Roughly speaking, a formal language (or just language for short) is a set of words. Words, in turn, are strings of letters taken from some alphabet, and formed according to some defining rules of the language.

Definition.(Formal Languages). Let \(\sum\) be any set and \(\sum^*\) the set of all strings of finite length \(\lbrace x_1, \ldots,x_n \rbrace\) with \(x_j \in \sum\) including the empty string \(\lbrace\rbrace \in \sum^*\).
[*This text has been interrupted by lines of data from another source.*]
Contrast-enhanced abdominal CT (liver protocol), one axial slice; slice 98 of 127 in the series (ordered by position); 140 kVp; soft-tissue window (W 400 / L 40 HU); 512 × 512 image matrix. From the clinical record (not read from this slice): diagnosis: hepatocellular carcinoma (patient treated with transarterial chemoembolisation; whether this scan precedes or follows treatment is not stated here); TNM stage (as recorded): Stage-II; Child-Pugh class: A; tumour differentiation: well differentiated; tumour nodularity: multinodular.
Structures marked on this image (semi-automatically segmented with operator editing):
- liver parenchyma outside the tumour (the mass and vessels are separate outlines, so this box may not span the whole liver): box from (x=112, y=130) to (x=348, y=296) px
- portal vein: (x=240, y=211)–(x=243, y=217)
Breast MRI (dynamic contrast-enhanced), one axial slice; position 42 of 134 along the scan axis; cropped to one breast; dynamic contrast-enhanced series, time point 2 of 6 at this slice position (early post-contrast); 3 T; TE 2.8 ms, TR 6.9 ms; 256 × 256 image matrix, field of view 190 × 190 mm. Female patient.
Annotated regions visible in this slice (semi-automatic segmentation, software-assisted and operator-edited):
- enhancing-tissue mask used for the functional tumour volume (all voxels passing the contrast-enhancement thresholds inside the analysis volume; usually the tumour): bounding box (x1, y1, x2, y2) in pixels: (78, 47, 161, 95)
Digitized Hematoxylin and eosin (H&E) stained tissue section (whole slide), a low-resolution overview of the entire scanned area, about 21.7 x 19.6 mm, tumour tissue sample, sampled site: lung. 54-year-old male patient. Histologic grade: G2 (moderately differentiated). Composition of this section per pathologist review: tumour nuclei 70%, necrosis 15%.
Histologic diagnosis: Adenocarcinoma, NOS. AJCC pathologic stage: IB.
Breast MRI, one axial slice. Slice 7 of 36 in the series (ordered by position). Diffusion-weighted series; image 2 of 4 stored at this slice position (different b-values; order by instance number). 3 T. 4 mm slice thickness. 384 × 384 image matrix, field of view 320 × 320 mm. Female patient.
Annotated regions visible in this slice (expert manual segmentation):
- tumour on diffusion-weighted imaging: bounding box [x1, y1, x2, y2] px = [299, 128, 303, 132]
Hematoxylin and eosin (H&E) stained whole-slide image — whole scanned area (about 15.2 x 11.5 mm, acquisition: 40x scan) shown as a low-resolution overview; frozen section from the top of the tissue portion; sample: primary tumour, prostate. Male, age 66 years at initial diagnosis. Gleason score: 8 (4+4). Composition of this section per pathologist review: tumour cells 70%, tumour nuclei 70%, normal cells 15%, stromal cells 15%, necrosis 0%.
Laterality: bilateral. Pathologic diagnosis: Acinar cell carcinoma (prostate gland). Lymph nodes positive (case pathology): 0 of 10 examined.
  • Language: A language \(\mathcal{L}\), in its most general definition, is a subset of the set of all finite strings \(\sum^*\).
  • Alphabet: The set \(\sum\) is called the alphabet of the language \(\mathcal{L}\).
  • Letter: \(x \in \sum\) is called a letter.
  • Word: \(x \in \mathcal{L}\) is called a letter.
  • Grammar: If there are rules that specify which strings from \(\sum^*\) belong to the language and which don’t, those rules are called the grammar of the language.
  • Equivalent Language: \(\mathcal{L}_1 \iff \mathcal{L_2}\) means they have the same alphabet and words.

Decision Function

The definition of formal languages is very general, and does not cover many subclasses of languages known in the literature. However, in the context of SNARK development, languages are commonly defined as decision problems where a so-called deciding relation \(R \subset \Sigma^*\) decides whether a given string \(x \in \Sigma^*\) is a word in the language or not. If \(x \in R\) then \(x\) is a word in the associated language \(L_R\), and if \(x \notin R\) then it is not. The relation \(R\) therefore summarizes the grammar of language \(L_R\).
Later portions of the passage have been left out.